### PROBLEM REQUIREMENTS
The response should be an exact repetition of all the entries.

### INPUT FOR THIS TASK
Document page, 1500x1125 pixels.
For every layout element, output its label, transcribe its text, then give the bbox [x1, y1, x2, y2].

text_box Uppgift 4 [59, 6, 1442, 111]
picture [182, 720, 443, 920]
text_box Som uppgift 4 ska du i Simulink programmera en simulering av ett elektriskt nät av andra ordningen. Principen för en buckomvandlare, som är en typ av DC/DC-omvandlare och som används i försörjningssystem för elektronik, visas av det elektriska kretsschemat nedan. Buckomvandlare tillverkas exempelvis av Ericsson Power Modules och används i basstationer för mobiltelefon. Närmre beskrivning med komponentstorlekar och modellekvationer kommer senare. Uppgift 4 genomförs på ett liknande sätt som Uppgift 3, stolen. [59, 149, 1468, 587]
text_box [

### EXERCISE RESPONSE
Document page, 1500x1125 pixels.
For every layout element, output its label, transcribe its text, then give the bbox [x1, y1, x2, y2].

text_box Uppgift 4 [59, 6, 1442, 111]
picture [182, 720, 443, 920]
text_box Som uppgift 4 ska du i Simulink programmera en simulering av ett elektriskt nät av andra ordningen. Principen för en buckomvandlare, som är en typ av DC/DC-omvandlare och som används i försörjningssystem för elektronik, visas av det elektriska kretsschemat nedan. Buckomvandlare tillverkas exempelvis av Ericsson Power Modules och används i basstationer för mobiltelefon. Närmre beskrivning med komponentstorlekar och modellekvationer kommer senare. Uppgift 4 genomförs på ett liknande sätt som Uppgift 3, stolen. [59, 149, 1468, 587]
text_box [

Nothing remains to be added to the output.